Moreover, added Gordon Cawelti, executive director of the Association for Supervision and Curriculum Development, the proposed performance goals offer little guidance for schools with inadequate curricula.

"I have no confidence," he said, "that if we take this track, five years from now achievement in New York City, Chicago, and Eagle Pass, Tex., will be one whit different" than it is now.

"We have to get the curriculum in order before we set a decent standard," Mr. Cawelti said.

The two educators urged the board to consider other goal-setting options before deciding on a final course of action.

"We're so close to being willing to do something like this, it would be a damn shame if we don't do it right," Mr. Shanker said.

One Standard or Two?

The hearing was aimed, naep officials said, at gauging public reaction to the board's proposal for national performance goals. The board is expected to consider the plan in March; if it is approved, it could go into effect with this year's assessment in mathematics.

In a letter read at the hearing, Secretary of Education Lauro F. Cavazos noted that the plan would be in keeping with the board's statutory charge to identify "appropriate achievement goals for each age and grade in each subject area to be tested."

In addition, Mr. Cavazos wrote, the plan "is a constructive and complementary addition to the work of the President and the governors as they establish goals for performance of the nation's education system.''

Much of the discussion at the hearing focused on whether the board should set a single standard for each grade, or different standards for students at different levels of achievement.

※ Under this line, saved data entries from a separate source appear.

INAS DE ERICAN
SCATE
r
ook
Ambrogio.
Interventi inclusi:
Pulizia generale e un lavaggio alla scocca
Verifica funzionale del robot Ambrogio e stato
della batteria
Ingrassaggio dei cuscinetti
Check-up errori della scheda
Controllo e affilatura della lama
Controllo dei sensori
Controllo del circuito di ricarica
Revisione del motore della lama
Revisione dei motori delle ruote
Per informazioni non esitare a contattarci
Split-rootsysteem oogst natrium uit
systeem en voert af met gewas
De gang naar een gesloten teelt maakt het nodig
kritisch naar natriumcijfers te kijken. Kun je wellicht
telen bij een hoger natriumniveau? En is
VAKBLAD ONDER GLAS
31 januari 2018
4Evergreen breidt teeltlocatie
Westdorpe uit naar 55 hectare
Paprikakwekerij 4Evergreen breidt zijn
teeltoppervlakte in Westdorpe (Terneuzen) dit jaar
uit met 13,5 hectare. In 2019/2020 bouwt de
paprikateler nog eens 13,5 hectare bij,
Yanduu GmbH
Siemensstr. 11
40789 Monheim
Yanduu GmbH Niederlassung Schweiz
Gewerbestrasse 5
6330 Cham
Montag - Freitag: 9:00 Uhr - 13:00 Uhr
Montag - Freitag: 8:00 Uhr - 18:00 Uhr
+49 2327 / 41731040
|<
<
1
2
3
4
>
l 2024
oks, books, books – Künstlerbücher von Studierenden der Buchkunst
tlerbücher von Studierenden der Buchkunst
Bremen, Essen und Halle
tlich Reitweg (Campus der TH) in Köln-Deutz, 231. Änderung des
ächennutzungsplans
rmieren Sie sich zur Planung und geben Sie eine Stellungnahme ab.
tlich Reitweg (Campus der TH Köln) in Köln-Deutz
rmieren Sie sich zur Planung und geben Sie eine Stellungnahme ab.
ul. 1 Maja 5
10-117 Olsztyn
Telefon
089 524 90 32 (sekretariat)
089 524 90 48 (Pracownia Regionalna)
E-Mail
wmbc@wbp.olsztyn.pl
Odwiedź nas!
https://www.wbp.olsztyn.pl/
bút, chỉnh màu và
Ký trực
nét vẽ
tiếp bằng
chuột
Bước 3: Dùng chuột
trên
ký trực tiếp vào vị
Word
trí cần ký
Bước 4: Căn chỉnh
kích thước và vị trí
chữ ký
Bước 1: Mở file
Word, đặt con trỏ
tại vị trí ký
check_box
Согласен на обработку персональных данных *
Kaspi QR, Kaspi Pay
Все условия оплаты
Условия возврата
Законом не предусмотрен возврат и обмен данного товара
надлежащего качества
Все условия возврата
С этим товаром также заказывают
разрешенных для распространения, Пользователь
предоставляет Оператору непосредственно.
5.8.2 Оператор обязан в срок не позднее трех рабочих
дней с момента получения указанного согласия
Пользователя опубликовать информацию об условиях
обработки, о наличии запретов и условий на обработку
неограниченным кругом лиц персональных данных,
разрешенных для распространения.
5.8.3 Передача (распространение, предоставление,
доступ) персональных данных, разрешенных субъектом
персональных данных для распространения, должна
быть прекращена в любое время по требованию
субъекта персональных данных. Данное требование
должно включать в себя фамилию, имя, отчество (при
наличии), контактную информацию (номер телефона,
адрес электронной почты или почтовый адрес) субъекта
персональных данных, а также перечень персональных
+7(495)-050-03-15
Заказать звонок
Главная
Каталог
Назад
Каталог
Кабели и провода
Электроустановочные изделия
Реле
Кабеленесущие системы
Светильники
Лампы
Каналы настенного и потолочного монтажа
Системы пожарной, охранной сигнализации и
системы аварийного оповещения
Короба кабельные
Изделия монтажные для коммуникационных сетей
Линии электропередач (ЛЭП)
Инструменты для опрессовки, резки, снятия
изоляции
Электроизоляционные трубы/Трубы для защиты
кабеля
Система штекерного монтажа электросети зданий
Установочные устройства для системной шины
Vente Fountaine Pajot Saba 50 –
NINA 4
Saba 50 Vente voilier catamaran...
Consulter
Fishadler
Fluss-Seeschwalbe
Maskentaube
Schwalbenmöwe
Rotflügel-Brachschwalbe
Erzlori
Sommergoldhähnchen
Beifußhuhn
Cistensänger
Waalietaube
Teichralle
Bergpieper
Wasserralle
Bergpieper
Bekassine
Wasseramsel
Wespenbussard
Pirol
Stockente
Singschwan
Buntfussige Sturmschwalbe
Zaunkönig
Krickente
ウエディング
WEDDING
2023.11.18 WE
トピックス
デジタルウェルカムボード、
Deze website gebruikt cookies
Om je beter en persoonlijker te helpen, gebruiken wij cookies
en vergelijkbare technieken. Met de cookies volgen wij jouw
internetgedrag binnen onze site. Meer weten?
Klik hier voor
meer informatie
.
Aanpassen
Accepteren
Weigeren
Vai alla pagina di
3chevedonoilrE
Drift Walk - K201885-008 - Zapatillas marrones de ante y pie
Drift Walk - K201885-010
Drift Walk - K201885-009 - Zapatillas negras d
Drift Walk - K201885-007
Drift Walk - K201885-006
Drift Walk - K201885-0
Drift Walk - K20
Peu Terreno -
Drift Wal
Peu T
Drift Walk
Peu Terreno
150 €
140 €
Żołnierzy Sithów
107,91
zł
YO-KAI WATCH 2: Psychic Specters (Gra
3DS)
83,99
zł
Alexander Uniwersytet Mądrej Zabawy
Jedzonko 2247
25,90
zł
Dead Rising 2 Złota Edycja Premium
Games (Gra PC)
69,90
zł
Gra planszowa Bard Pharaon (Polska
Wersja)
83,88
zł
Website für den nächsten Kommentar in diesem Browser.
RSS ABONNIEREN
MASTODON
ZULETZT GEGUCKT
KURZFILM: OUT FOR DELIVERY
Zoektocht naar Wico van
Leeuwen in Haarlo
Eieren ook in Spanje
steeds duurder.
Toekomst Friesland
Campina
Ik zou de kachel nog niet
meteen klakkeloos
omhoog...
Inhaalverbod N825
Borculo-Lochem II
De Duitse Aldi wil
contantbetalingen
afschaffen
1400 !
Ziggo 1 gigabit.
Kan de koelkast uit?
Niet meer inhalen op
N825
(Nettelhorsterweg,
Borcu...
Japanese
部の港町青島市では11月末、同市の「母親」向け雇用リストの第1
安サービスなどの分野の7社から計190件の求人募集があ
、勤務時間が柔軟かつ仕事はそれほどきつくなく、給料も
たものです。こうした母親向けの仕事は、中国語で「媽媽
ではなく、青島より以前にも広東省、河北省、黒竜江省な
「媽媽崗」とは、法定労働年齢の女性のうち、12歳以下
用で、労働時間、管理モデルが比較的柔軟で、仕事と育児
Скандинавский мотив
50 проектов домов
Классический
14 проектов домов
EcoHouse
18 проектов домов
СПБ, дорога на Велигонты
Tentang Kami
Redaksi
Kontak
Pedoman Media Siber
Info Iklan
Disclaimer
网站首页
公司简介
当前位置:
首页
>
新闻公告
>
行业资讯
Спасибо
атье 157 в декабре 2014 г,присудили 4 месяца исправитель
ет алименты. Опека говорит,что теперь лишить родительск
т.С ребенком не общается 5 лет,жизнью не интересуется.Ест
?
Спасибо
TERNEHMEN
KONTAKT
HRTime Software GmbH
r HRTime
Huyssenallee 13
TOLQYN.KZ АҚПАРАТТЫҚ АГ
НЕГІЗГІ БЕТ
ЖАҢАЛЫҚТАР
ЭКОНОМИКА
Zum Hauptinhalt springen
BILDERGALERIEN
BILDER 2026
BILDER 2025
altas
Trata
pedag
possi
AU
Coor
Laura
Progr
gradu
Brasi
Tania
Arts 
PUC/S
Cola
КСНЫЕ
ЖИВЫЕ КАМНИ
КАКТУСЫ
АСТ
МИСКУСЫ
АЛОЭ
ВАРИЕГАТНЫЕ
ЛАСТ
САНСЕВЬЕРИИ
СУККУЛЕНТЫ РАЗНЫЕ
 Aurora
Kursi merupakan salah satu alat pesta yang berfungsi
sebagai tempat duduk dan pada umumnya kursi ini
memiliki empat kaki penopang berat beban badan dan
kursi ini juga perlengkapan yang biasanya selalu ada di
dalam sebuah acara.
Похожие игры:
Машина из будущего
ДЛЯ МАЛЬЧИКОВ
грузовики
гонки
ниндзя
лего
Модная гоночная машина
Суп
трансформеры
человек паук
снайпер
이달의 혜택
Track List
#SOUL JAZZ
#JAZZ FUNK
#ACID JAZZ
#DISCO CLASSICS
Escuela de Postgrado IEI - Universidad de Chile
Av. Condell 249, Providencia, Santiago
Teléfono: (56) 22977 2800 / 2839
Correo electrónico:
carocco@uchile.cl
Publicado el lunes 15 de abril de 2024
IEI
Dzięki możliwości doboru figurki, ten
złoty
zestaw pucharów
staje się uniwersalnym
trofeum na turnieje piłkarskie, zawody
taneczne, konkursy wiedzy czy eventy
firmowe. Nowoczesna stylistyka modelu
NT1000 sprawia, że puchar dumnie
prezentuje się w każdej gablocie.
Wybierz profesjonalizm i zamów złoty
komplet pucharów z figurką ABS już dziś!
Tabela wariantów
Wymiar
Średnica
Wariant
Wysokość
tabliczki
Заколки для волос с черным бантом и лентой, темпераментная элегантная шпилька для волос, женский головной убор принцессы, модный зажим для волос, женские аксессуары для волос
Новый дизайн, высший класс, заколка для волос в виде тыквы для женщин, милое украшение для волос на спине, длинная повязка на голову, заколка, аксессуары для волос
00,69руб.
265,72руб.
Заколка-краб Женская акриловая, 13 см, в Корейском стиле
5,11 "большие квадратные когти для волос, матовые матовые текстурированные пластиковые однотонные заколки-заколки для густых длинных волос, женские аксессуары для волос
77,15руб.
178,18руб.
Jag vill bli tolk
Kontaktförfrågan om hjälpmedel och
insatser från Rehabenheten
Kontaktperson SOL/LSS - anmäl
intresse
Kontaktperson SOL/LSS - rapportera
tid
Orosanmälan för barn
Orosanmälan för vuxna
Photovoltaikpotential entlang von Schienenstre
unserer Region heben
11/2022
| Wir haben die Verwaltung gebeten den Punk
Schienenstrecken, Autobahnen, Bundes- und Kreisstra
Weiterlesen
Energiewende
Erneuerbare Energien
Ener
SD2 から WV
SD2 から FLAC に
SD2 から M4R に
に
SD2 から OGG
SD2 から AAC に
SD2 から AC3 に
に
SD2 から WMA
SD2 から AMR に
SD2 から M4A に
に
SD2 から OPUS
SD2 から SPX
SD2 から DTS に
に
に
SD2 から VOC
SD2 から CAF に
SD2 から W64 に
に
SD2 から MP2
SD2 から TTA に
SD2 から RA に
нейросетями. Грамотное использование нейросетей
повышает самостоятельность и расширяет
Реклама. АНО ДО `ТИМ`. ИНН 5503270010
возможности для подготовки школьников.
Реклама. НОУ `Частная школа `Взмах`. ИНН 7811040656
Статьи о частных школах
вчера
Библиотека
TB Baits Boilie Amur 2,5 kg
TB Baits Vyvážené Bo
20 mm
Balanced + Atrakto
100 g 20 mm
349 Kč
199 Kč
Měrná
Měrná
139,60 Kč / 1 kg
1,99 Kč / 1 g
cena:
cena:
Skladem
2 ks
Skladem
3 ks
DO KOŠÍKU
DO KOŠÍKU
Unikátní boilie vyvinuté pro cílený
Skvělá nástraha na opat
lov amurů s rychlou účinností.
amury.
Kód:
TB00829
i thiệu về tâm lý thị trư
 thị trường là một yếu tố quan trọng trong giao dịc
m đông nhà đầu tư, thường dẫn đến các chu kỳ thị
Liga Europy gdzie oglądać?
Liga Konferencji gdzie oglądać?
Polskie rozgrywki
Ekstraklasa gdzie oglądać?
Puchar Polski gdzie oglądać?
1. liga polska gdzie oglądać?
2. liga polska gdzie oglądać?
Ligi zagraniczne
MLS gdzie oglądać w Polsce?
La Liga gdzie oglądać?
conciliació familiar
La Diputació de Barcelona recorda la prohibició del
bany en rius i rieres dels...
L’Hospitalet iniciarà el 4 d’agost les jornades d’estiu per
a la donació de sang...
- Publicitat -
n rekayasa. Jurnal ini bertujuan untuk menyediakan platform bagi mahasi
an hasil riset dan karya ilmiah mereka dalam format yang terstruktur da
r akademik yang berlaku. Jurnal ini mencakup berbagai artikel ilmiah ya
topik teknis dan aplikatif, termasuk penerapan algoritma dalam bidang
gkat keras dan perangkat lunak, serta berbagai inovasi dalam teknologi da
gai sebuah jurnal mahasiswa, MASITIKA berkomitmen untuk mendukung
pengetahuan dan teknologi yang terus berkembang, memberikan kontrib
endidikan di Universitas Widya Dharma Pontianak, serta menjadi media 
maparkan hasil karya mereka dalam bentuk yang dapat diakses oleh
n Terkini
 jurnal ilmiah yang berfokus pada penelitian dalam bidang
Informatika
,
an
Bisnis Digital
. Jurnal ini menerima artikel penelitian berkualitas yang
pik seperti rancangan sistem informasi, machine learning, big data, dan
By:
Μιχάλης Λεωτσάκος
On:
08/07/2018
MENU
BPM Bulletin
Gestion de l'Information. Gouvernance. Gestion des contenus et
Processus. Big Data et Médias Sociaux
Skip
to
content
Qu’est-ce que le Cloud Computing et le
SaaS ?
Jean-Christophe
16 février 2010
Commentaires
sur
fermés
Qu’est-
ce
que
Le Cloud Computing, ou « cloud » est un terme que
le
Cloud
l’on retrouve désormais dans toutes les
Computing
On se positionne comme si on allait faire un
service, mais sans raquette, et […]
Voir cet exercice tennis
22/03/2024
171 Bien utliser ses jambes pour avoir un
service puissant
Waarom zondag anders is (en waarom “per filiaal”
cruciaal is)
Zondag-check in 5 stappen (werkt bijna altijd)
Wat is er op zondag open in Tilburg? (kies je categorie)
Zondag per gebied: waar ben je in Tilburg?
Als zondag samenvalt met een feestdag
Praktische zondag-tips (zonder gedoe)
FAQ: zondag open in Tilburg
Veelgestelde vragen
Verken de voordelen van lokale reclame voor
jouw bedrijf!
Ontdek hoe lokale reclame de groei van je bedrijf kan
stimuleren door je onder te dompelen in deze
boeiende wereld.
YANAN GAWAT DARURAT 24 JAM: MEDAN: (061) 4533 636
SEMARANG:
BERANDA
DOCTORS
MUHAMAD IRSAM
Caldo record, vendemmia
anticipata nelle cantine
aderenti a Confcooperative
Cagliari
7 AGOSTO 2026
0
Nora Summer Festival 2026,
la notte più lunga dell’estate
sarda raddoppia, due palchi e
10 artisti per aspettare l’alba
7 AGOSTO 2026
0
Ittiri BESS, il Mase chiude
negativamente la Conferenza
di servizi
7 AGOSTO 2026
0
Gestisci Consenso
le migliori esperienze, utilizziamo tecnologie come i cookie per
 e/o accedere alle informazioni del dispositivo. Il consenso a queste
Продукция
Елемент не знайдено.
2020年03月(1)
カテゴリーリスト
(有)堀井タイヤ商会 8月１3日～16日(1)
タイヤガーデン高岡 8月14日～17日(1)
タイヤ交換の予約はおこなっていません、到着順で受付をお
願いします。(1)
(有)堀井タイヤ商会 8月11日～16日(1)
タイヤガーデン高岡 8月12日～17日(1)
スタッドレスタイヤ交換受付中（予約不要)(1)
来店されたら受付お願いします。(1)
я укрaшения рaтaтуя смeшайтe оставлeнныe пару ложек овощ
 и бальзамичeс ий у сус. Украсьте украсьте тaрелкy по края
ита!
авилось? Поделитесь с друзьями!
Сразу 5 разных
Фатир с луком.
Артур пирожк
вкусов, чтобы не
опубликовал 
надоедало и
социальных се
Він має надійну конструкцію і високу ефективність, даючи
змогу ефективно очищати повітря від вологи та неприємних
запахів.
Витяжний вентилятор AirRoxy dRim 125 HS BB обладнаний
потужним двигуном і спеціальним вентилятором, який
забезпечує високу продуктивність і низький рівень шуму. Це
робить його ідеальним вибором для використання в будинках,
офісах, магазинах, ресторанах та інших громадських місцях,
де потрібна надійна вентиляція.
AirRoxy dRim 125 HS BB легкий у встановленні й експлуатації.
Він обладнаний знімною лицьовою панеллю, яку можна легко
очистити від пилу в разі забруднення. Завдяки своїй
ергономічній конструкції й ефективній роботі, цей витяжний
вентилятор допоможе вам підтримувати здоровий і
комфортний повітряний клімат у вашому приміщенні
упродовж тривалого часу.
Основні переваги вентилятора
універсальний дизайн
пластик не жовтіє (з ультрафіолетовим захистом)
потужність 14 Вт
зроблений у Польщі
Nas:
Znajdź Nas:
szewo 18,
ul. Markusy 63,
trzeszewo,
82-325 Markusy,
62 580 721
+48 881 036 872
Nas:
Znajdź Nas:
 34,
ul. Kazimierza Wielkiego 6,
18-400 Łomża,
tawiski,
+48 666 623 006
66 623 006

A. Graham Down, executive director of the Council for Basic Education, urged the board to set a single standard. Setting more than one goal, he said, would limit options for low-achieving students.

"For the governing board to establish higher standards for the college-bound is to encourage the division of students into tracks that lead to either continuing learning or low-level jobs," he said, adding that disadvantaged youths "are always the first predestined for the vocational track."

But Mr. Shanker said the board should consider setting several standards to encourage schools to improve all students' achievement. For example, he said, the board could determine how many students at each grade level should perform at minimal, advanced, and adept levels.

"It will take mass education," he acknowledged, "but the public is capable of thinking in terms of more than a single score."

A National Curriculum?

Representatives of the National Conference of State Legislaturesand the National Association of Secondary School Principals also warned that the setting of national performance goals could lead to a national curriculum.

Schools may, nassp suggested in a statement, "start teaching to naep's tests, or else emphasizing only those subjects regularly evaluated."

Such practices would be particularly harmful, added D. Monty Neill, assistant director of the National Center for Fair and Open Testing, because naep relies primarily on multiple-choice tests, which he argued narrow the curriculum.

"You will, in effect, sabotage the possibilities of reform," he said.

But Denis P. Doyle, senior research fellow at the Hudson Institute, suggested that the United States already has a de facto national curriculum, and he urged the board to design a test to measure it.

"The nation does have an intellectual center of gravity," he said, "and the course requirements of the nation's 15,000-odd school districts and 50 states are much more alike than dissimilar."

"The questions naep asks can--indeed, will--drive a national curriculum," Mr. Doyle said, "and should be done so explicitly and by design. Make no bones about it."